Banana flour triples a Kirinyaga farmer’s earnings

Karen Wairimu value-added banana flour known as Afya Chap Chap. It is mixed with cassava and pumpkin for potassium with vitamin B 17 [Mugucia Rugene]

A Kirinyaga farmer has found an agribusiness niche and a revenue lifeline in adding value to her harvested banana produce that has not only increased the product’s shelf life but has more than tripled her earnings, at a time when over-production and a shrinking market have taken a toll on the crop’s earnings.

Karen Wairimu from Njegas village in Kirinyaga Central Sub County says traditionally, farmer’s obsession with certain crops has worked against them as evidenced in the current oversupply of bananas in the market.

She says farmers make a mistake in producing the same crop at the same time, which is harvested at the same time and taken to the same market, yielding low prices.

“Such has been the case with the high yielding tissue culture banana. An obsession with the crop by many smallholder farmers has ended up creating a glut in the market, leaving late entrants with bunches rotting in farms,” Wairimu said.

Wairimu is now weathering the oversupply with value addition with end products like banana biscuits, flour and crisps earning her more than triple the raw product.

Wairimu through her farm, National Way and Food Supplement (Afya Chap Chap), for example, is now engaging other banana farmers to dry the crop using low-cost solar dryers to preserve unsold bananas.

Wairimu says dried bananas are ideal for export to countries like China whose, appreciation for such is unrivaled and yet to be tapped by Kenyan farmers.

“While a single banana bunch yields a maximum value of Sh600, a sachet of banana crisps made from one banana bunch goes for as much as Sh2,000, with the crisps lasting for more than three months, unlike the banana which can’t last for more than two weeks,” she said.

She says her future plan is to make an even greater value addition breakthrough in making a banana wine.

“There is a huge market in Southern Sudan. I am only putting strategies in place to make sure that when it starts, I will be able to sustain the supply,” she said.
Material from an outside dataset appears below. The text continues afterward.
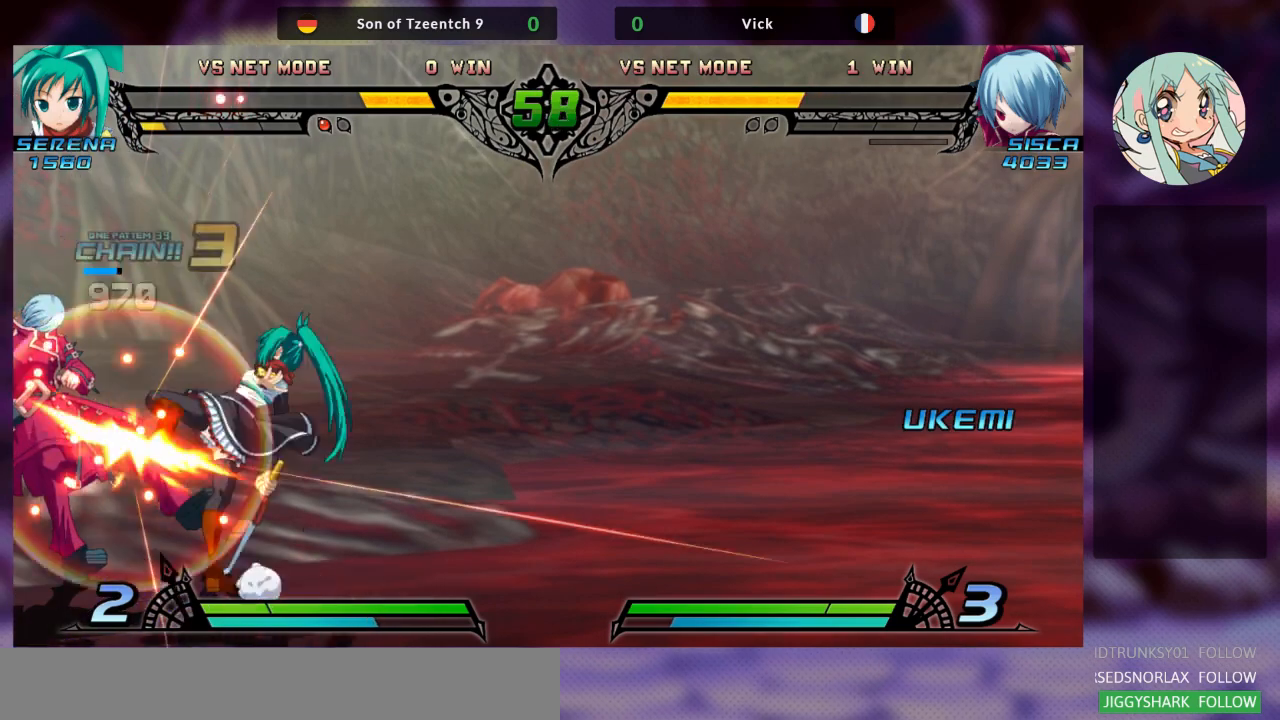
{"buttons": [], "left_stick": "right", "events": [[167, "SQUARE", "down"], [300, "SQUARE", "up"], [367, "TRIANGLE", "down"], [433, "SQUARE", "down"], [433, "left_stick", "right"], [500, "SQUARE", "up"], [500, "TRIANGLE", "up"]]}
The venture she said is based on the traditional fermentation process, which involves using yeast to hasten fermentation.

“I have already undergone the training in readiness for the wine preparation; the ready wine is decanted into medium-sized jugs and left to stand for a day in a cool place, before being bottled in 330ml and 500 ml glass bottles that are returnable after use for subsequent bottling,” says the farmer.

She says a market survey she has carried out indicates that a 330ml bottle of the wine goes for Sh150 in local bars while fetching Sh200 in big cities like Nairobi.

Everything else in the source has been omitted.